**INSTRUCTIONS TO FOLLOW**
Can you set down, word for word, the stretch of the Alaska artists text that begins at the words "Originally a history" and stops after "in his work."?

**TEXT**
------------------------
Byron Birdsall (1937-2016)
Originally a history teacher in California, Byron Birdsall eventually made his way to Alaska to work in advertising. His landscapes, portraits, and closeups of the flora and fauna of Alaska are a compilation of five decades of life in The Last Frontier. Best known for his watercolors and many scenes of Anchorage, Birdsall also painted with oil and authored several books including Byron Birdsall’s Alaska and Other Exotic Worlds. He was well-recognized for his ability to capture natural light in his work.
Barbara Lavallee
Lavallee’s bright watercolor depictions of Alaska life can be seen in galleries across the state. Known as both an artist and educator, she has lived and worked in Alaska since the 1970s when she moved to Sitka to teach art at Mt. Edgecumbe High School. She has illustrated a number of children’s books, most notably Mama Do You Love Me? by author Barbara M. Joosse. Focusing on the people of Alaska rather than landscape, her body of work showcases the rich cultures of the state’s inhabitants, communicating a sense of movement and exuberance in her watercolor portrayals of rural life.
Norman Lowell
From wall-sized mountainscapes and night skies to small scenes of snowy trees, each of Lowell’s stunning oil paintings draw in the viewer as if they were standing in the landscape itself. Lowell is a self-taught painter who moved from Iowa to Alaska in 1958 with his wife Libby and their first child. They settled in Anchor Point where Norman and Libby still live on their original homestead site. For many years, they lived in Anchorage where Lowell opened a private art school and taught, but in the 1980s they returned to their homestead and eventually expanded it, opening a gallery where decades of Lowell’s work can be seen during the summer months.
------------------------
**DATA EXTRACT**
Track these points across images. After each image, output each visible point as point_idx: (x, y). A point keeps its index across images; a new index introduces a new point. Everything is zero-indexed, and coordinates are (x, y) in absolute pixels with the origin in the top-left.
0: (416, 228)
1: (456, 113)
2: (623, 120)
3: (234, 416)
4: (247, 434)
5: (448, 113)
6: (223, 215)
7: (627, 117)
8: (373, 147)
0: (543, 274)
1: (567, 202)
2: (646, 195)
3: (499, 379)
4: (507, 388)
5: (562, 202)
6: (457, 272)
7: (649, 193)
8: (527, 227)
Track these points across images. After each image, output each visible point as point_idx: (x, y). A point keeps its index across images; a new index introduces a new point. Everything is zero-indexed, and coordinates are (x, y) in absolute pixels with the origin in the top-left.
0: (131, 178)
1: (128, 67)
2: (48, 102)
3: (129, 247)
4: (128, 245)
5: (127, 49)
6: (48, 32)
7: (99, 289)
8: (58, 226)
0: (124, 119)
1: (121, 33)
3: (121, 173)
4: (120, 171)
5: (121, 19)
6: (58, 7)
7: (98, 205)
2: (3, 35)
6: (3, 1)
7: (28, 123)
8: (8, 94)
------------------------
**RESULT FOR THIS TASK**
Originally a history teacher in California, Byron Birdsall eventually made his way to Alaska to work in advertising. His landscapes, portraits, and closeups of the flora and fauna of Alaska are a compilation of five decades of life in The Last Frontier. Best known for his watercolors and many scenes of Anchorage, Birdsall also painted with oil and authored several books including Byron Birdsall’s Alaska and Other Exotic Worlds. He was well-recognized for his ability to capture natural light in his work.